I have also had incredible kindness from strangers; I’ve had so many people take pity on me when I look lost or tired, offering me a seat on the bus, or helping me to find the right bus. This happened last year as well.  You hear stories of people taking advantage of white folks, because, why not, but I have had such incredible, undeserved kindness. Two instances on buses are especially poignant: I had a bus driver literally chase down another bus because he knew I was on the wrong bus and the other bus was the one I needed to be on!  I also had a bus driver drive me to another bus and ask them to wait for me to get on. This is ASTOUNDING. Buses don’t stop for people to get on or off, at least not for long, so the fact that on two separate occasions, I had bus drivers go out of their way to get me on the right bus, is really special, and totally undeserved. I  don’t even know if it would happen in Bloomington. So much grace, so much kindness and angels everywhere.

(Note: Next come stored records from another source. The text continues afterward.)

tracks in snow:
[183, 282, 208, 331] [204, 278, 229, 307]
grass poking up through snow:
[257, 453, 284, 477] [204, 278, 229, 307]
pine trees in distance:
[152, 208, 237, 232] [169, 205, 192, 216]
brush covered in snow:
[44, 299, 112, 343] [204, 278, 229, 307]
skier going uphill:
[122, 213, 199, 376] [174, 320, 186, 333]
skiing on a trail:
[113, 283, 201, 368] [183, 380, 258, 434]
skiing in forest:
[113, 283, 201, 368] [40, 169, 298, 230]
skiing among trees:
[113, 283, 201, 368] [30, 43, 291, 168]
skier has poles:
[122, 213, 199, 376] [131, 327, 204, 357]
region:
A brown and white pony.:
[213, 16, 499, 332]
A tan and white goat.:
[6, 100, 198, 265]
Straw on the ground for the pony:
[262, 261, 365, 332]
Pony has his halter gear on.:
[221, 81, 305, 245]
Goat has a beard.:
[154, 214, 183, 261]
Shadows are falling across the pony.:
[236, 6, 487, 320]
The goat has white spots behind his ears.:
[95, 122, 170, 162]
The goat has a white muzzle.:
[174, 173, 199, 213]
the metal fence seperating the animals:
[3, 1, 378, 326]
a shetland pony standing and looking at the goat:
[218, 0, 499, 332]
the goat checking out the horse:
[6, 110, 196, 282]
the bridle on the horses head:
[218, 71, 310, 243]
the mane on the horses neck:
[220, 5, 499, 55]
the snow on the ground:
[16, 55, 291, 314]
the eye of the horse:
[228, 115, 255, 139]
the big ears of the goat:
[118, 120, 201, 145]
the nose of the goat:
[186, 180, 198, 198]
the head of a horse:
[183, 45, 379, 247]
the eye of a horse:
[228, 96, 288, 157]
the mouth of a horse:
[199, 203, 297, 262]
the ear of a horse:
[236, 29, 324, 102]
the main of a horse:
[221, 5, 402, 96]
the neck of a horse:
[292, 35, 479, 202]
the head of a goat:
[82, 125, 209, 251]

Honestly, I have seen nothing but the face and hands of God everywhere. As a Christ follower, I try to commit my life to compassionate care for others. It was in my wedding vows and my baptismal vows. But this trip has humbled me, and made me realize that more often than not, I am the one being helped. I am the one being served. I hope that in the coming weeks here, upon my return home and every day after, I can have the courage—taken from these acts of love and hospitality—to be the kind of servant I have met again and again here.

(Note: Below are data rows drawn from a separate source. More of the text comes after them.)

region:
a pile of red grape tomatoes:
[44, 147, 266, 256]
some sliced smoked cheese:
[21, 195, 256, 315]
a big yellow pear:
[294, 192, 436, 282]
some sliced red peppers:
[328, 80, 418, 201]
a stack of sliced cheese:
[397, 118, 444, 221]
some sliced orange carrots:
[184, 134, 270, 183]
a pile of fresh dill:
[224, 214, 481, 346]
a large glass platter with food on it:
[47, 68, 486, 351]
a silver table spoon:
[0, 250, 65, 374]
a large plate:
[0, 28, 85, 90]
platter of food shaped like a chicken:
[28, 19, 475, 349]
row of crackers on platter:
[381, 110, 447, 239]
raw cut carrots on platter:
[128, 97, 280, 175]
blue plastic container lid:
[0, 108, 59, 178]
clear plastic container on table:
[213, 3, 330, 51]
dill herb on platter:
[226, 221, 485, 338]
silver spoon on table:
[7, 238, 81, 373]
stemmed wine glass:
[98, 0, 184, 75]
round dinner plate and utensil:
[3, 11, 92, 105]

I have many more stories to tell, but I’ve written enough for now. I am going to Hena’s house to eat a lunch her Aunt has spent four days cooking (yes, more radical hospitality!). I can’t wait to tell you all about it. Please keep my health and safety in your prayers and share with me any way I may be in prayer for you.

Blessings,
ashlee


*A quick note about Bengali sweets: Bengali cuisine is probably best recognized for its incredible variety of deserts, or sweets (in Bangla : mishtie). These are usually bite-sized little bits of goodness made out of everything from milk, cheese, rice, wheat, sesame seeds, nuts, sugar and jaggary.  Besides fruit, this is the most common item offered to the divine in worship so they are found in shops throughout the city, and, like I said, in basically every Hindu Bengali cupboard.

1 comment:

  1. Just want you to know I am reading and often thinking of you. Incredible stories - thank you for sharing.